MATERIAL FOR THIS EXERCISE >>

════════════════

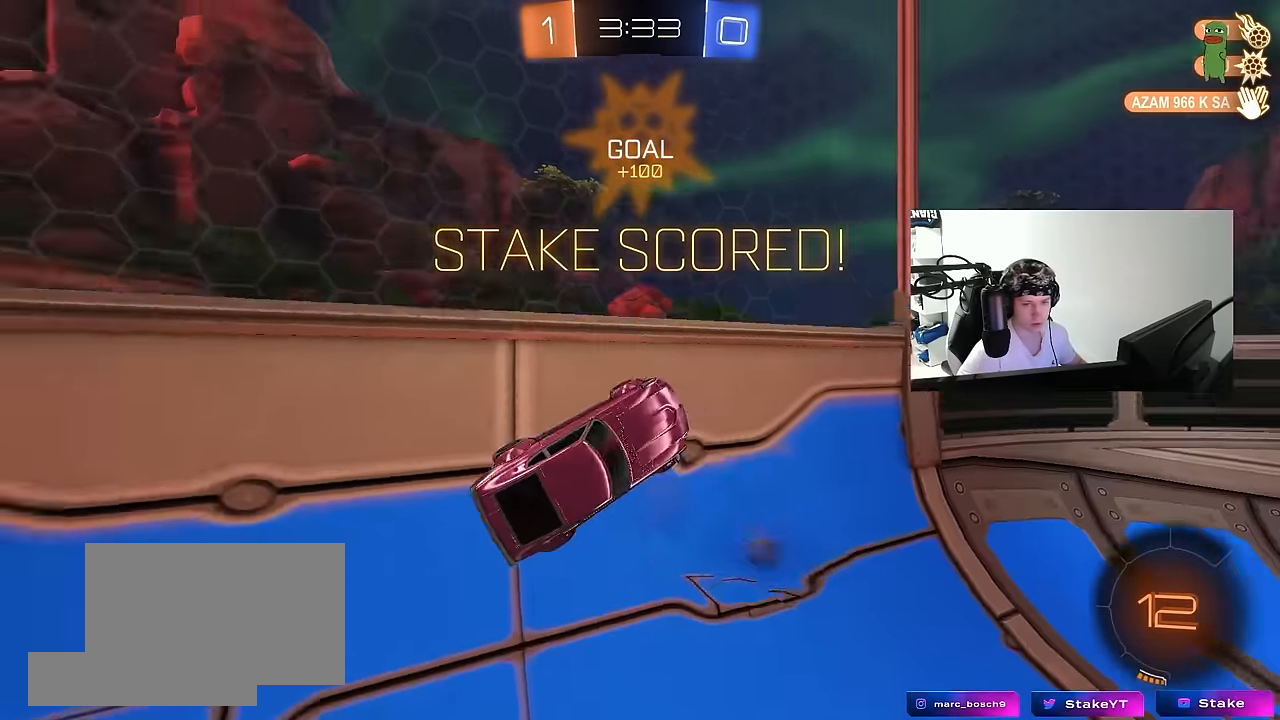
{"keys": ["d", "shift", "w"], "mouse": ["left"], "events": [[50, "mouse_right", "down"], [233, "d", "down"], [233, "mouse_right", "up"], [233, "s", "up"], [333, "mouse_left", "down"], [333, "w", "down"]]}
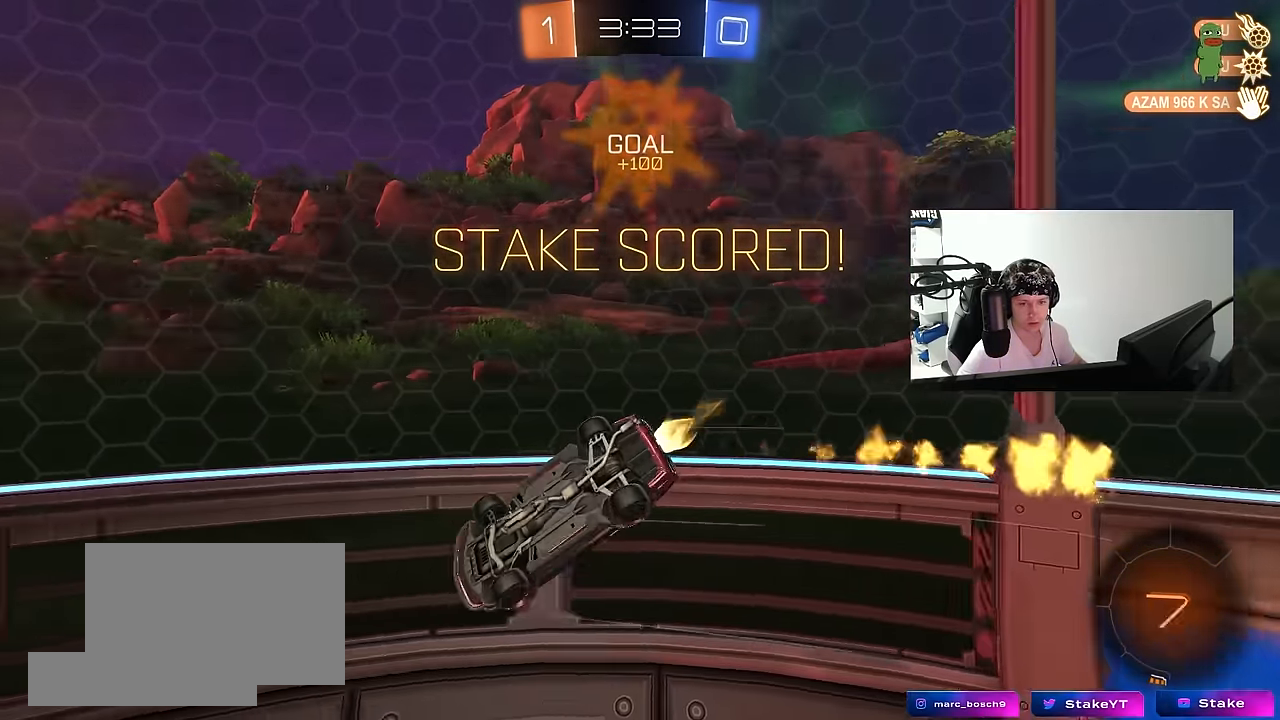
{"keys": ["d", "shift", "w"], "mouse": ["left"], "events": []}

════════════════

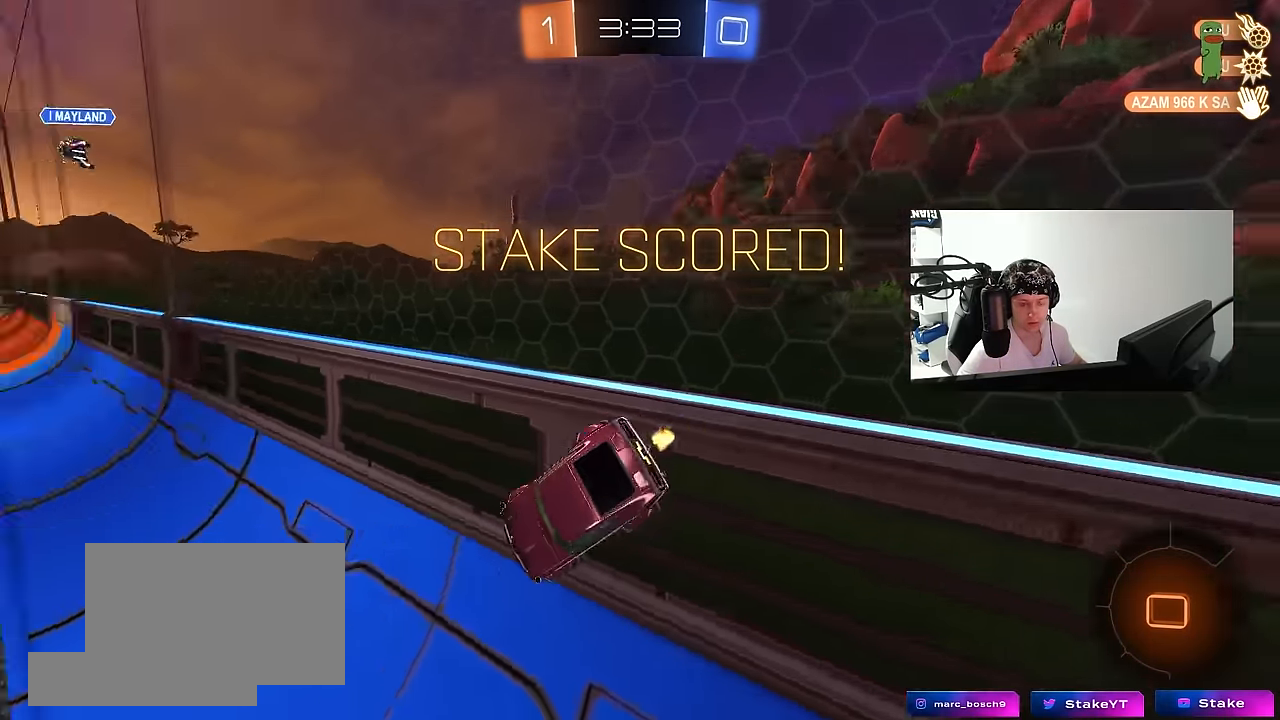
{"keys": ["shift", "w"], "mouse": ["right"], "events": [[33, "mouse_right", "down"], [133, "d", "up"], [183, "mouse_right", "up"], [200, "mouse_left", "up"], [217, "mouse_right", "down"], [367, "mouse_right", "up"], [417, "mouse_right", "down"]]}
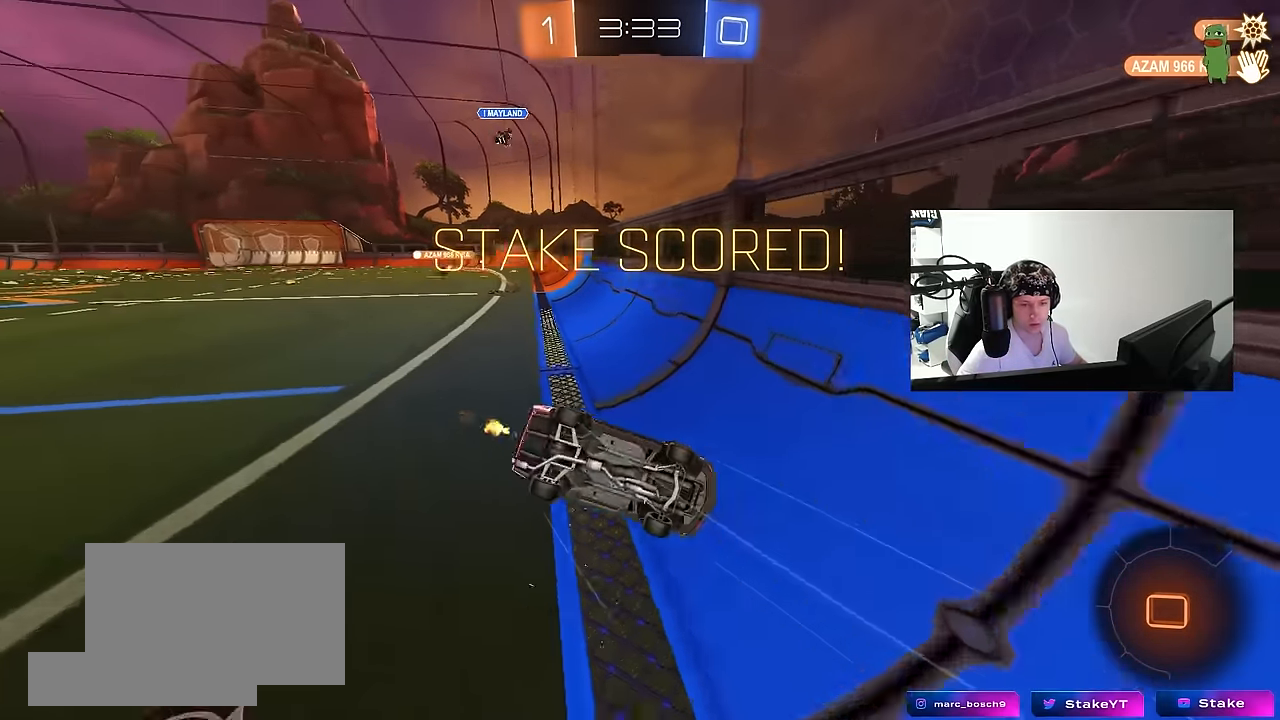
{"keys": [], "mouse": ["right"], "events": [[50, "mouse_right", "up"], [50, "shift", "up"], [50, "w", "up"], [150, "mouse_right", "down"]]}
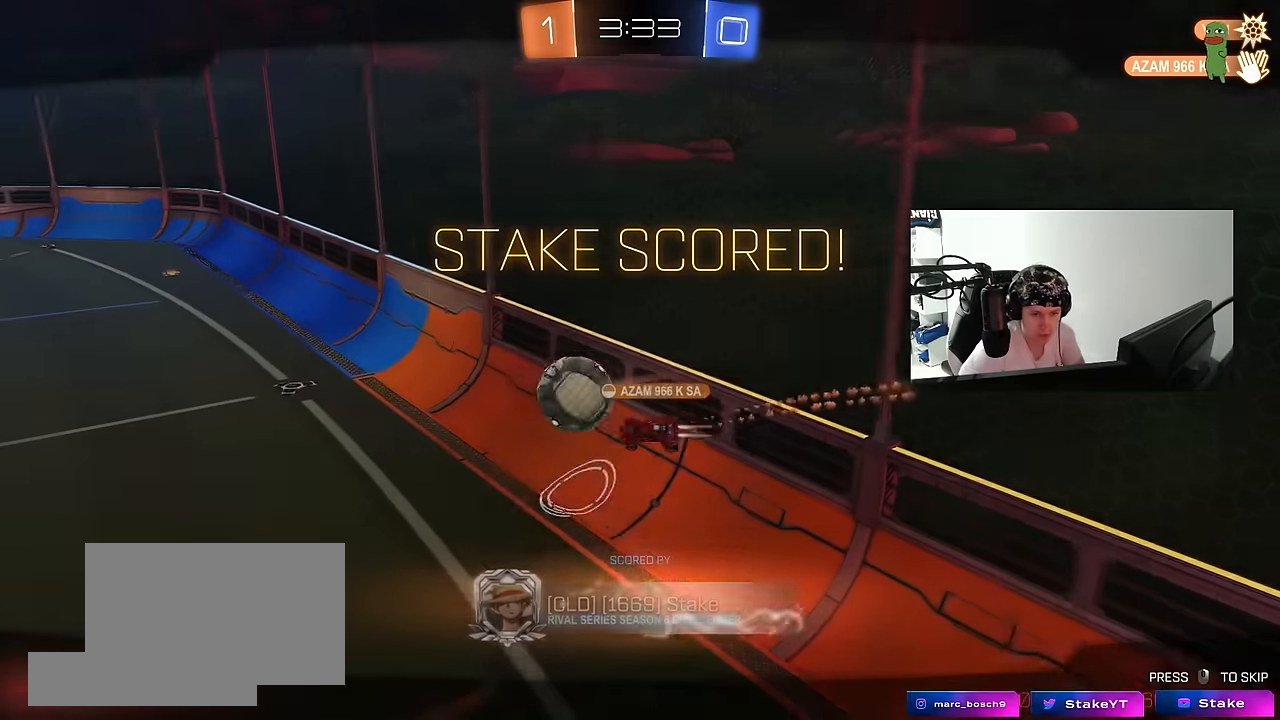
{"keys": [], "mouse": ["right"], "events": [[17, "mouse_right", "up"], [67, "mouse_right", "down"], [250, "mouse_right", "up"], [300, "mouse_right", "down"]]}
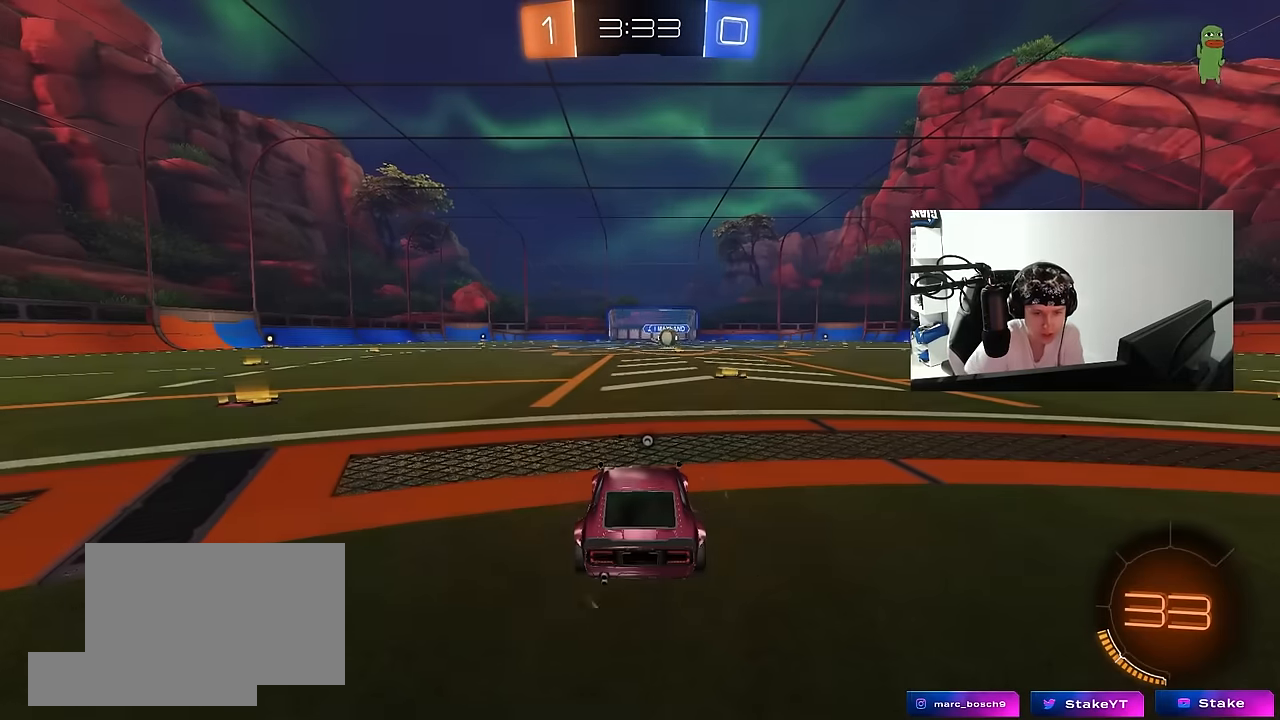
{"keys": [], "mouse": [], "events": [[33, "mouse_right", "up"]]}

════════════════

DIRECTIONS FOR THIS TASK >> Wherever the string "down" occurs in the records above, copy that line.

EXERCISE SOLUTION >>
{"keys": ["d", "shift", "w"], "mouse": ["left"], "events": [[50, "mouse_right", "down"], [233, "d", "down"], [233, "mouse_right", "up"], [233, "s", "up"], [333, "mouse_left", "down"], [333, "w", "down"]]}
{"keys": ["shift", "w"], "mouse": ["right"], "events": [[33, "mouse_right", "down"], [133, "d", "up"], [183, "mouse_right", "up"], [200, "mouse_left", "up"], [217, "mouse_right", "down"], [367, "mouse_right", "up"], [417, "mouse_right", "down"]]}
{"keys": [], "mouse": ["right"], "events": [[50, "mouse_right", "up"], [50, "shift", "up"], [50, "w", "up"], [150, "mouse_right", "down"]]}
{"keys": [], "mouse": ["right"], "events": [[17, "mouse_right", "up"], [67, "mouse_right", "down"], [250, "mouse_right", "up"], [300, "mouse_right", "down"]]}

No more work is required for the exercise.